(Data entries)
———
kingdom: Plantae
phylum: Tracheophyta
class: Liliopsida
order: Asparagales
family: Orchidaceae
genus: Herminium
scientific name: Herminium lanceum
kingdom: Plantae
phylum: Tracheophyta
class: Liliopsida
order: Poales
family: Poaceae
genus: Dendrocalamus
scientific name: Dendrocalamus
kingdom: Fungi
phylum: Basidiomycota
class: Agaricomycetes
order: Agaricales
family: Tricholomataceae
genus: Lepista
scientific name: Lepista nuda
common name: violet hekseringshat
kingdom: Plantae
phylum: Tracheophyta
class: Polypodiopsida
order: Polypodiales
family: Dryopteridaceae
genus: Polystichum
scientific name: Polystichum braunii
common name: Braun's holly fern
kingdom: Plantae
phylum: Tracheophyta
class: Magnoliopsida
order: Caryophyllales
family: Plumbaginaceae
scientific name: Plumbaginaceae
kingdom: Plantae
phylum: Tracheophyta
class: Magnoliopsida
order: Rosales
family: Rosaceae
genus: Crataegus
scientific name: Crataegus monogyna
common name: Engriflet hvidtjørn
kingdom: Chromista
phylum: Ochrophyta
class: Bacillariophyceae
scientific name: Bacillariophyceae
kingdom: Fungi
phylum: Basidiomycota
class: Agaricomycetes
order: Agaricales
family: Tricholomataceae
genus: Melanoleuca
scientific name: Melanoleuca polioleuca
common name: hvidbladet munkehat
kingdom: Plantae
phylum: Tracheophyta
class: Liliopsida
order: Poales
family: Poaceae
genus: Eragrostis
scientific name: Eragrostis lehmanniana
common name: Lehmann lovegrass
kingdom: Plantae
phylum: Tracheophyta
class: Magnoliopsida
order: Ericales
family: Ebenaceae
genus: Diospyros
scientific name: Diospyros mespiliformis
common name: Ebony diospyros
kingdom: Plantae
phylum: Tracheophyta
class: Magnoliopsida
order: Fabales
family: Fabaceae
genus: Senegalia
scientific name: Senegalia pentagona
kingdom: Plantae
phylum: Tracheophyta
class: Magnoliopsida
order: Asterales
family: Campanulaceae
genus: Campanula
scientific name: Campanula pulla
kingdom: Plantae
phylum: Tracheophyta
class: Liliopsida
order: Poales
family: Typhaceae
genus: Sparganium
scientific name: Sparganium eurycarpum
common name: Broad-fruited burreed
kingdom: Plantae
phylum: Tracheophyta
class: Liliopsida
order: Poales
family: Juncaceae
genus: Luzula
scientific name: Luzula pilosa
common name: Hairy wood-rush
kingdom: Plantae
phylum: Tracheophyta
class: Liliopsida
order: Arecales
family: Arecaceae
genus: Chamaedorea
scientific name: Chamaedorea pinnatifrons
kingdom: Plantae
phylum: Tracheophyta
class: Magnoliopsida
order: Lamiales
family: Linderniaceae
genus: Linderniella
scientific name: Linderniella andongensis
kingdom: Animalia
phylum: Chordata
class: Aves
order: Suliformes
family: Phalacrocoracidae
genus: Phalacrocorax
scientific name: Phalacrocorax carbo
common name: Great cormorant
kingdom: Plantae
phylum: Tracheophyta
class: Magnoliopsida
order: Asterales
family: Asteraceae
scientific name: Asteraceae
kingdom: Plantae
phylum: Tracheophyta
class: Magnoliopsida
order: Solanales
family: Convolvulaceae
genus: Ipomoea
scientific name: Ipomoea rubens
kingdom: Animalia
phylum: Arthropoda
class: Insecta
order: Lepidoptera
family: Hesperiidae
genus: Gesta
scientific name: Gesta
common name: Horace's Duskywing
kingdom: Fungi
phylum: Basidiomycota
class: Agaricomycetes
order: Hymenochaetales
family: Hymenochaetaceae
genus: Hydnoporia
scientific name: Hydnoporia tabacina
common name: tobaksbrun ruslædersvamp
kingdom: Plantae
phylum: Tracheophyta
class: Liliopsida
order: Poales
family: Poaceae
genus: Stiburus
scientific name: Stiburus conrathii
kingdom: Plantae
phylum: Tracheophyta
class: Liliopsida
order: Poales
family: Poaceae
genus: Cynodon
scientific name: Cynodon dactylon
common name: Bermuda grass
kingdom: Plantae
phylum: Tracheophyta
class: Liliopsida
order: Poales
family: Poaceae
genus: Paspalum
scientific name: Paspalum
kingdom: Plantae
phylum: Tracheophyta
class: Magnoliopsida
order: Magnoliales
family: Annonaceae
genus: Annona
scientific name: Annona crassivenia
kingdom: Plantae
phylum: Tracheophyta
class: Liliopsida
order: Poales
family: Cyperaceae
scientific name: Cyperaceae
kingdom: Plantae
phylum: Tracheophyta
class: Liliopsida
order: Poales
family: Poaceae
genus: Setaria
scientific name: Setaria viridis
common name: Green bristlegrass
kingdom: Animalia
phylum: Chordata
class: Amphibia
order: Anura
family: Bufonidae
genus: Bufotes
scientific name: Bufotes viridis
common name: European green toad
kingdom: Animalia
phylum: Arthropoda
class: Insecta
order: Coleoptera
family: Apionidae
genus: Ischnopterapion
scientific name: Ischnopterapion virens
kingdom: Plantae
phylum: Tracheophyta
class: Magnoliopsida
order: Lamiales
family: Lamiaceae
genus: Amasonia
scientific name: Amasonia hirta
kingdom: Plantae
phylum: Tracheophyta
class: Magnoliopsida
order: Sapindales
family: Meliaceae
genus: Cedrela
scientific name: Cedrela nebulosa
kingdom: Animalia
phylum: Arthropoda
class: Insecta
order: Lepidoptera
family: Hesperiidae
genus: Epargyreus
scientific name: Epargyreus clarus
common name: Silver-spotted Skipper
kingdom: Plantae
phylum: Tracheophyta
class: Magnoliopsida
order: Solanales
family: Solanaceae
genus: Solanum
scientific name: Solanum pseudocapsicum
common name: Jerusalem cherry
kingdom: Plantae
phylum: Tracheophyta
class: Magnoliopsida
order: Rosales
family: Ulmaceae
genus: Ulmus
———
**EXERCISE INSTRUCTIONS**
Retype every line of the records above, changing nothing.

**THE OUTPUT**
kingdom: Plantae
phylum: Tracheophyta
class: Liliopsida
order: Asparagales
family: Orchidaceae
genus: Herminium
scientific name: Herminium lanceum
kingdom: Plantae
phylum: Tracheophyta
class: Liliopsida
order: Poales
family: Poaceae
genus: Dendrocalamus
scientific name: Dendrocalamus
kingdom: Fungi
phylum: Basidiomycota
class: Agaricomycetes
order: Agaricales
family: Tricholomataceae
genus: Lepista
scientific name: Lepista nuda
common name: violet hekseringshat
kingdom: Plantae
phylum: Tracheophyta
class: Polypodiopsida
order: Polypodiales
family: Dryopteridaceae
genus: Polystichum
scientific name: Polystichum braunii
common name: Braun's holly fern
kingdom: Plantae
phylum: Tracheophyta
class: Magnoliopsida
order: Caryophyllales
family: Plumbaginaceae
scientific name: Plumbaginaceae
kingdom: Plantae
phylum: Tracheophyta
class: Magnoliopsida
order: Rosales
family: Rosaceae
genus: Crataegus
scientific name: Crataegus monogyna
common name: Engriflet hvidtjørn
kingdom: Chromista
phylum: Ochrophyta
class: Bacillariophyceae
scientific name: Bacillariophyceae
kingdom: Fungi
phylum: Basidiomycota
class: Agaricomycetes
order: Agaricales
family: Tricholomataceae
genus: Melanoleuca
scientific name: Melanoleuca polioleuca
common name: hvidbladet munkehat
kingdom: Plantae
phylum: Tracheophyta
class: Liliopsida
order: Poales
family: Poaceae
genus: Eragrostis
scientific name: Eragrostis lehmanniana
common name: Lehmann lovegrass
kingdom: Plantae
phylum: Tracheophyta
class: Magnoliopsida
order: Ericales
family: Ebenaceae
genus: Diospyros
scientific name: Diospyros mespiliformis
common name: Ebony diospyros
kingdom: Plantae
phylum: Tracheophyta
class: Magnoliopsida
order: Fabales
family: Fabaceae
genus: Senegalia
scientific name: Senegalia pentagona
kingdom: Plantae
phylum: Tracheophyta
class: Magnoliopsida
order: Asterales
family: Campanulaceae
genus: Campanula
scientific name: Campanula pulla
kingdom: Plantae
phylum: Tracheophyta
class: Liliopsida
order: Poales
family: Typhaceae
genus: Sparganium
scientific name: Sparganium eurycarpum
common name: Broad-fruited burreed
kingdom: Plantae
phylum: Tracheophyta
class: Liliopsida
order: Poales
family: Juncaceae
genus: Luzula
scientific name: Luzula pilosa
common name: Hairy wood-rush
kingdom: Plantae
phylum: Tracheophyta
class: Liliopsida
order: Arecales
family: Arecaceae
genus: Chamaedorea
scientific name: Chamaedorea pinnatifrons
kingdom: Plantae
phylum: Tracheophyta
class: Magnoliopsida
order: Lamiales
family: Linderniaceae
genus: Linderniella
scientific name: Linderniella andongensis
kingdom: Animalia
phylum: Chordata
class: Aves
order: Suliformes
family: Phalacrocoracidae
genus: Phalacrocorax
scientific name: Phalacrocorax carbo
common name: Great cormorant
kingdom: Plantae
phylum: Tracheophyta
class: Magnoliopsida
order: Asterales
family: Asteraceae
scientific name: Asteraceae
kingdom: Plantae
phylum: Tracheophyta
class: Magnoliopsida
order: Solanales
family: Convolvulaceae
genus: Ipomoea
scientific name: Ipomoea rubens
kingdom: Animalia
phylum: Arthropoda
class: Insecta
order: Lepidoptera
family: Hesperiidae
genus: Gesta
scientific name: Gesta
common name: Horace's Duskywing
kingdom: Fungi
phylum: Basidiomycota
class: Agaricomycetes
order: Hymenochaetales
family: Hymenochaetaceae
genus: Hydnoporia
scientific name: Hydnoporia tabacina
common name: tobaksbrun ruslædersvamp
kingdom: Plantae
phylum: Tracheophyta
class: Liliopsida
order: Poales
family: Poaceae
genus: Stiburus
scientific name: Stiburus conrathii
kingdom: Plantae
phylum: Tracheophyta
class: Liliopsida
order: Poales
family: Poaceae
genus: Cynodon
scientific name: Cynodon dactylon
common name: Bermuda grass
kingdom: Plantae
phylum: Tracheophyta
class: Liliopsida
order: Poales
family: Poaceae
genus: Paspalum
scientific name: Paspalum
kingdom: Plantae
phylum: Tracheophyta
class: Magnoliopsida
order: Magnoliales
family: Annonaceae
genus: Annona
scientific name: Annona crassivenia
kingdom: Plantae
phylum: Tracheophyta
class: Liliopsida
order: Poales
family: Cyperaceae
scientific name: Cyperaceae
kingdom: Plantae
phylum: Tracheophyta
class: Liliopsida
order: Poales
family: Poaceae
genus: Setaria
scientific name: Setaria viridis
common name: Green bristlegrass
kingdom: Animalia
phylum: Chordata
class: Amphibia
order: Anura
family: Bufonidae
genus: Bufotes
scientific name: Bufotes viridis
common name: European green toad
kingdom: Animalia
phylum: Arthropoda
class: Insecta
order: Coleoptera
family: Apionidae
genus: Ischnopterapion
scientific name: Ischnopterapion virens
kingdom: Plantae
phylum: Tracheophyta
class: Magnoliopsida
order: Lamiales
family: Lamiaceae
genus: Amasonia
scientific name: Amasonia hirta
kingdom: Plantae
phylum: Tracheophyta
class: Magnoliopsida
order: Sapindales
family: Meliaceae
genus: Cedrela
scientific name: Cedrela nebulosa
kingdom: Animalia
phylum: Arthropoda
class: Insecta
order: Lepidoptera
family: Hesperiidae
genus: Epargyreus
scientific name: Epargyreus clarus
common name: Silver-spotted Skipper
kingdom: Plantae
phylum: Tracheophyta
class: Magnoliopsida
order: Solanales
family: Solanaceae
genus: Solanum
scientific name: Solanum pseudocapsicum
common name: Jerusalem cherry
kingdom: Plantae
phylum: Tracheophyta
class: Magnoliopsida
order: Rosales
family: Ulmaceae
genus: Ulmus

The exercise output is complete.